In almost all cases, you don't need API that's specific to and limited to an existence check. You can almost always get this information as a byproduct of another file system method that you needed to use anyway. This was true of your Xcode example, because Xcode is checking for and reporting other things besides existence.

Like what? All that's displayed in the sidebar in my copy of Xcode is the filename (determined from the path/URL), an icon (determined from the extension, which is part of the filename; nottaken from the file itself, as you can easily verify by pasting a custom icon on a source file and seeing that that icon is not picked up in Xcode), and a text color that tells me whether or not the file exists (black if it does, red if it doesn't). That's it.


I think it's a pretty good example, TBH.

In general, I'd assume, Xcode at least needs to track the mod date of the file represented by the item, or otherwise track when the represented file was touched. I also wouldn't be surprised if Xcode tracks the UTI, and whether the file system entity is a file, symbolic link or directory, independently of what the extension implies.


(If Xcode literally doesn't need to track anything except the existence of the file represented by an item, I can't really think what the item is doing in the project at all.)

Not even close! UIImage.imageWithContentsOfFile() is critical to performance on iOS!


I'm shocked that more people don't know this.

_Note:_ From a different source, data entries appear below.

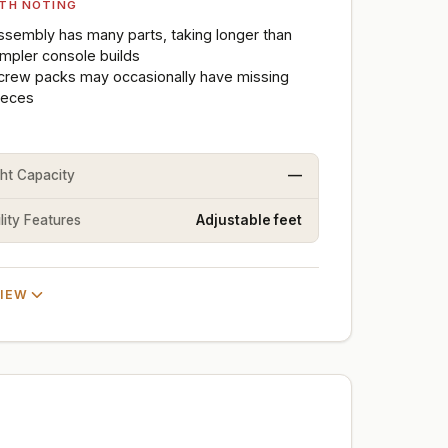
TH NOTING
ssembly has many parts, taking longer than
impler console builds
crew packs may occasionally have missing
ieces
ht Capacity
—
lity Features
Adjustable feet
VIEW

Images take a huge amount of memory, and when you create a UIImage using the contentsOfFile method, it will remember the path where it loaded the image from. Under high memory pressure, the UIImage may release its backing store and lazily reload it from the path later.

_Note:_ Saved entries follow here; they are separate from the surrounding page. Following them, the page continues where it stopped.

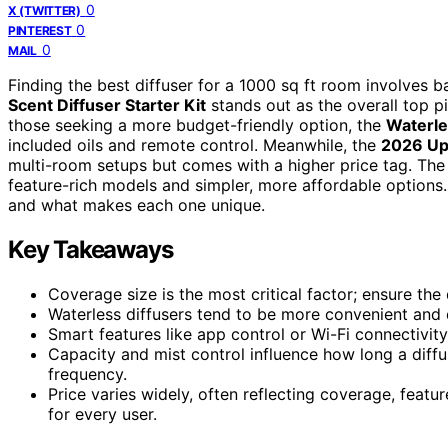
0
X (TWITTER)
0
PINTEREST
0
MAIL
Finding the best diffuser for a 1000 sq ft room involves 
Scent Diffuser Starter Kit
stands out as the overall top pi
those seeking a more budget-friendly option, the
Waterle
included oils and remote control. Meanwhile, the
2026 Up
multi-room setups but comes with a higher price tag. Th
feature-rich models and simpler, more affordable options.
and what makes each one unique.
Key Takeaways
Coverage size is the most critical factor; ensure th
Waterless diffusers tend to be more convenient and q
Smart features like app control or Wi-Fi connectivi
Capacity and mist control influence how long a diffus
frequency.
Price varies widely, often reflecting coverage, featu
for every user.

UIImages created from URLs cannot do that, just like they don't automatically use retina variations. The NSURL APIs are much inferior to the path-based ones.


Not only that, but there are times when you want to create a path as part of constructing a URL - for example when using NSURLComponents. Continuous calls to NSURL.URLByAppendingPathComponent are just an ugly way to do it, and you'll still need to extract the path from what you get and go back to NSURLComponents later on if you wanted to work on non-path components, for example.


Working with paths and URLs is enough of a headache without this. NSURL is extremely nuanced, and often to get the data you want in the correct format (e.g. trailing slashes or not, percent encoding or not, etc) you need to drop down to CFURL-level functions such as CFURLCopyPath() or CFURLCopyFileSystemPath(). See http://lists.apple.com/archives/cocoa-dev/2012/Apr/msg00154.html. It's not always possible to do your work on the URL level before extracting the path - sometimes you really do need to extract the path first and then operate on it.


What on Earth is Apple thinking? Introducing a change like this completely under the radar is highly disrespectful towards their 3rd-party developer community.